Today’s state-of-the-art building and environmental control systems have failed to enable facilities and operations management. Our buildings are inefficient and the people using them are under-served.
Building infrastructure and management technology has not kept pace with the increasing complexity of the built environment. Building energy and occupant needs are increasingly dynamic. Contributing extrinsic factors include seasonal building usage, daylight savings, or weather phenomena. As regional markets evolve, buildings can run longer hours, support wider end uses, and support greater levels of economic productivity, creating thinner margins for error.
Furthermore, split incentives create barriers to invest in solutions. For example, it is common in leased facilities for landlords to install the cheapest HVAC equipment available.
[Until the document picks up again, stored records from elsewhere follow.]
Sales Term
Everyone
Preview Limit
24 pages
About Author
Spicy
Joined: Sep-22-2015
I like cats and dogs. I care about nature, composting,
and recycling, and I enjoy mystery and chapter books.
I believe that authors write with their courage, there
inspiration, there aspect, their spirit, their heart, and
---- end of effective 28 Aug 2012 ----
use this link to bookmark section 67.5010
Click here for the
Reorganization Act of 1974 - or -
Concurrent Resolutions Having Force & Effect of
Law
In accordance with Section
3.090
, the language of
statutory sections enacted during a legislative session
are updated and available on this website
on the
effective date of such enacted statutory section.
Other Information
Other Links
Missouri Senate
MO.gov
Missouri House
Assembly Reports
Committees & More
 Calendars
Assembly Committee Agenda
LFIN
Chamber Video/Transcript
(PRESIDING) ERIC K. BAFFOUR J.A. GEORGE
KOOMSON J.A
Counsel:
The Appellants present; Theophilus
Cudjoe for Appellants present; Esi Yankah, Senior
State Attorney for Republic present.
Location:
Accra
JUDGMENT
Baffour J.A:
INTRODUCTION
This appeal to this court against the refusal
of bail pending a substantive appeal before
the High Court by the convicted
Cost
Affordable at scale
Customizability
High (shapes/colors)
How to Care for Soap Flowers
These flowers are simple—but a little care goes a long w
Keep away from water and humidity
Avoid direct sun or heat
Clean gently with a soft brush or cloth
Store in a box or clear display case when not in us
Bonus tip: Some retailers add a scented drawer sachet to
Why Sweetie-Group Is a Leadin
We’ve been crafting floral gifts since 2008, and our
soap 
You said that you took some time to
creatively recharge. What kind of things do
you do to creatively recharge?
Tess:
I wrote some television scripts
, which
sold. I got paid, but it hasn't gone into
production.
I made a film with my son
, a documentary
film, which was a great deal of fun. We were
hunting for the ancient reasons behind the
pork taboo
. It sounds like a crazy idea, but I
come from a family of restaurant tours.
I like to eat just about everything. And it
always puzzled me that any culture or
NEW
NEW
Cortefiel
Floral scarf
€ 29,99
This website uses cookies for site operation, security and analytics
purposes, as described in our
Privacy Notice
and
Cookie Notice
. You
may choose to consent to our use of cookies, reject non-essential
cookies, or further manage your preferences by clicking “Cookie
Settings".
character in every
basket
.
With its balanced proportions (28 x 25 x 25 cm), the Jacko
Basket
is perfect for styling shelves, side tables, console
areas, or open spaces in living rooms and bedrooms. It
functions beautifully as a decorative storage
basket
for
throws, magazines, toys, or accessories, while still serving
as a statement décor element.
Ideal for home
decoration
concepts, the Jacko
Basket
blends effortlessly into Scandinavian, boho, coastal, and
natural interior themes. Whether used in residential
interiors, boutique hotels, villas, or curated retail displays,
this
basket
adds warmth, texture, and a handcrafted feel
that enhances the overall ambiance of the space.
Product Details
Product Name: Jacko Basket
They know it will be renters, not themselves, who pay utilities and maintenance. Inadequate equipment becomes the tenant’s problem. These conflicting incentives have significant downstream impacts on energy efficiency, carbon emissions and people.
Labor costs to support manual analysis and corrective action has been prohibitive. To meet occupant comfort and maintain cost and energy efficiency, a dynamic machine-assisted approach is needed.
The sheer number of possible operating configurations and nonlinear interdependencies make it difficult to understand and optimize energy efficiency with manual analysis and simple engineering formulas. A machine-assisted approach is needed to meet operator objectives while maintaining cost and energy efficiency.